◆ Records shown ◆
^^^^^^^^
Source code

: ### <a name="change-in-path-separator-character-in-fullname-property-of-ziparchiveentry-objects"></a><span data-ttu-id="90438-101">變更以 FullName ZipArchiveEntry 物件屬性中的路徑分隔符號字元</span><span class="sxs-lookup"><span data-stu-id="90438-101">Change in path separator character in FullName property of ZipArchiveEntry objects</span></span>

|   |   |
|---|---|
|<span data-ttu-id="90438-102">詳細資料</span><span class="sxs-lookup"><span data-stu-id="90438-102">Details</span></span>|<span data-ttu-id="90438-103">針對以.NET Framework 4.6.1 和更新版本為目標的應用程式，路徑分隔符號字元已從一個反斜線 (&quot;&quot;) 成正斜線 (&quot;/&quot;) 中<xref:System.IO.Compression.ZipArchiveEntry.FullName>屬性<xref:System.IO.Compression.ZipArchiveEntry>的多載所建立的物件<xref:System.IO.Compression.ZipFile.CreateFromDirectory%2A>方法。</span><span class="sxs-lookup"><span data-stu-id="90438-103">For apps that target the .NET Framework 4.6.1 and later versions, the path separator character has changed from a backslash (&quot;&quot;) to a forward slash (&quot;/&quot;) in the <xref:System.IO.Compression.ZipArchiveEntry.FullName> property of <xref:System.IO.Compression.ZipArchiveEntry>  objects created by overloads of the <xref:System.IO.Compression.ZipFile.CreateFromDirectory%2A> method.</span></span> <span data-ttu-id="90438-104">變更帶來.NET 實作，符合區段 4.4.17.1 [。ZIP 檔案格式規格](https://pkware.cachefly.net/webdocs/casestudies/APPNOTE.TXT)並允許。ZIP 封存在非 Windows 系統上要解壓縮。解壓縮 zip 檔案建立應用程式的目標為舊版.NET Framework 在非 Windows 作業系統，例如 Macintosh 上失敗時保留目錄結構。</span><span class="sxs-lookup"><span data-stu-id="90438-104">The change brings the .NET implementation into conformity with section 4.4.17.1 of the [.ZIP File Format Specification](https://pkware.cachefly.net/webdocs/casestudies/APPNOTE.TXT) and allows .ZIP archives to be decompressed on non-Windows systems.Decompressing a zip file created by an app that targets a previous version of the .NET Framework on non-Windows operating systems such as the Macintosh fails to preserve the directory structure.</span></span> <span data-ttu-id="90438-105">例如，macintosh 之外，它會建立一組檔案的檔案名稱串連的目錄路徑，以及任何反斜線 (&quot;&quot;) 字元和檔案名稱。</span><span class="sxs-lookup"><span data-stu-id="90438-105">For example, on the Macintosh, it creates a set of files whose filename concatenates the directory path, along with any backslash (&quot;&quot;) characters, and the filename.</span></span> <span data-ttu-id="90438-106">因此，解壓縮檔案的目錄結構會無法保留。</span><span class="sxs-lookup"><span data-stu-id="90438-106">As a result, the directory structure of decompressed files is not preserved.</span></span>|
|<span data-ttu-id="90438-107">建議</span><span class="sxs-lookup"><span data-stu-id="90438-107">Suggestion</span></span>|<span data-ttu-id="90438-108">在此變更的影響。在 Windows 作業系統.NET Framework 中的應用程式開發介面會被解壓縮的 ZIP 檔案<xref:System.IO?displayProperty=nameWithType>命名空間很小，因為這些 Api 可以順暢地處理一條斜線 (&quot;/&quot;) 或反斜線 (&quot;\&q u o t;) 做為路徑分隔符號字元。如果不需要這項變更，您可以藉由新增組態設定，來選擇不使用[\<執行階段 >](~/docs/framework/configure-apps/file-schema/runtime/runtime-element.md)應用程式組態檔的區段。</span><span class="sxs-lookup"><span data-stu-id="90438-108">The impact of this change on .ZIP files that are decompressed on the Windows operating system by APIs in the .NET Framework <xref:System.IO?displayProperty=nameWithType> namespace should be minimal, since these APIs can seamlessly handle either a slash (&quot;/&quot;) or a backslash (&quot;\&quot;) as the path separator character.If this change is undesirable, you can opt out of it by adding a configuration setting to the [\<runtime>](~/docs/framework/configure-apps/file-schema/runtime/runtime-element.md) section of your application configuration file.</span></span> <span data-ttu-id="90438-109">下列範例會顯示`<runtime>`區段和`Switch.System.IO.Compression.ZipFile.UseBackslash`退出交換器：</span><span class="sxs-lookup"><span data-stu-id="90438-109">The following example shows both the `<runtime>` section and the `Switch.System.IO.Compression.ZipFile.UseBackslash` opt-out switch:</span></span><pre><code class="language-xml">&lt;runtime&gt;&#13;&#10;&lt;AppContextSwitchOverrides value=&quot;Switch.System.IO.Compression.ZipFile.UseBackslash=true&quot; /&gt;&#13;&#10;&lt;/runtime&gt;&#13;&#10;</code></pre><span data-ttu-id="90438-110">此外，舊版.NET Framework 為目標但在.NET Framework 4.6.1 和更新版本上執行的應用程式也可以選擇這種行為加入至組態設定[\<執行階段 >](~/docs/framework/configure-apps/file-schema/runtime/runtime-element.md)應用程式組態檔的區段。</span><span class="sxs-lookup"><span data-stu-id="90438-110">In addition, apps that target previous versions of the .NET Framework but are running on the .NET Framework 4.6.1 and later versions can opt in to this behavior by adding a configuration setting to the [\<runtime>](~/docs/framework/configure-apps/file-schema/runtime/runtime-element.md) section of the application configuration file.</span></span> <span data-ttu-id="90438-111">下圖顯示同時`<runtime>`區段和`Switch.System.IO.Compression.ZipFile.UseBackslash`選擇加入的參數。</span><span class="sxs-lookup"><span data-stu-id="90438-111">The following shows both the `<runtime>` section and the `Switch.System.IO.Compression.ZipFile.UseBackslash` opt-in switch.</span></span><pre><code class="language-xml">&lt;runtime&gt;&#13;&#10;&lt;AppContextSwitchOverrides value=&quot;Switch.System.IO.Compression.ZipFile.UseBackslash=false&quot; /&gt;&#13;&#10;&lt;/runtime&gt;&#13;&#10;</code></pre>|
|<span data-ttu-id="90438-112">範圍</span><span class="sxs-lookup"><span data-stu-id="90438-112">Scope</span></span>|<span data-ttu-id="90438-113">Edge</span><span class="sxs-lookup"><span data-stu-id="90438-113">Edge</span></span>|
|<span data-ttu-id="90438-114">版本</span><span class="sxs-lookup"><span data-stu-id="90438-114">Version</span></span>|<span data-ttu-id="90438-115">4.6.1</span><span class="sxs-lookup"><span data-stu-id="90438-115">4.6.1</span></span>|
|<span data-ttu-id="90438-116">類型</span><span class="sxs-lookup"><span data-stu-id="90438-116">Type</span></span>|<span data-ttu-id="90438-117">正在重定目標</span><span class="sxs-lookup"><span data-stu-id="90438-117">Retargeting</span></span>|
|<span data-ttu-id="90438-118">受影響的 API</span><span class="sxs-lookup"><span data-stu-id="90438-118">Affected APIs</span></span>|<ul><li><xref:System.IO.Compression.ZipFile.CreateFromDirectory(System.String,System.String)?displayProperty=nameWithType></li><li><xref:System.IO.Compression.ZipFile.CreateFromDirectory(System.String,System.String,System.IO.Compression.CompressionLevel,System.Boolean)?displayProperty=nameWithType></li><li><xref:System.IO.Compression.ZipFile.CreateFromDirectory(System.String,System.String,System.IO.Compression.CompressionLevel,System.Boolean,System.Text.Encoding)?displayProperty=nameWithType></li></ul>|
^^^^^^^^
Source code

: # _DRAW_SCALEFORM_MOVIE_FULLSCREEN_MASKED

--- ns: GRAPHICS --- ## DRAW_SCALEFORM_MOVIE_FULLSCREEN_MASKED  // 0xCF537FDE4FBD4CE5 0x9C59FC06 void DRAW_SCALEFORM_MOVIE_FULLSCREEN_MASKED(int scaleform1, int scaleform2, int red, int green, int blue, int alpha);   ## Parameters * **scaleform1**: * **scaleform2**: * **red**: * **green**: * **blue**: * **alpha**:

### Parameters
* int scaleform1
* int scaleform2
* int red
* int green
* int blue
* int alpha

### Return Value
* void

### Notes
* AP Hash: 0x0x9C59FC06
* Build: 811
^^^^^^^^
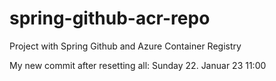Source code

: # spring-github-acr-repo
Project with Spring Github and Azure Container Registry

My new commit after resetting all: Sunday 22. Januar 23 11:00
^^^^^^^^
Within the data above, find the lines that contain the word "blue" and copy each of them.

--- ns: GRAPHICS --- ## DRAW_SCALEFORM_MOVIE_FULLSCREEN_MASKED  // 0xCF537FDE4FBD4CE5 0x9C59FC06 void DRAW_SCALEFORM_MOVIE_FULLSCREEN_MASKED(int scaleform1, int scaleform2, int red, int green, int blue, int alpha);   ## Parameters * **scaleform1**: * **scaleform2**: * **red**: * **green**: * **blue**: * **alpha**:
* int blue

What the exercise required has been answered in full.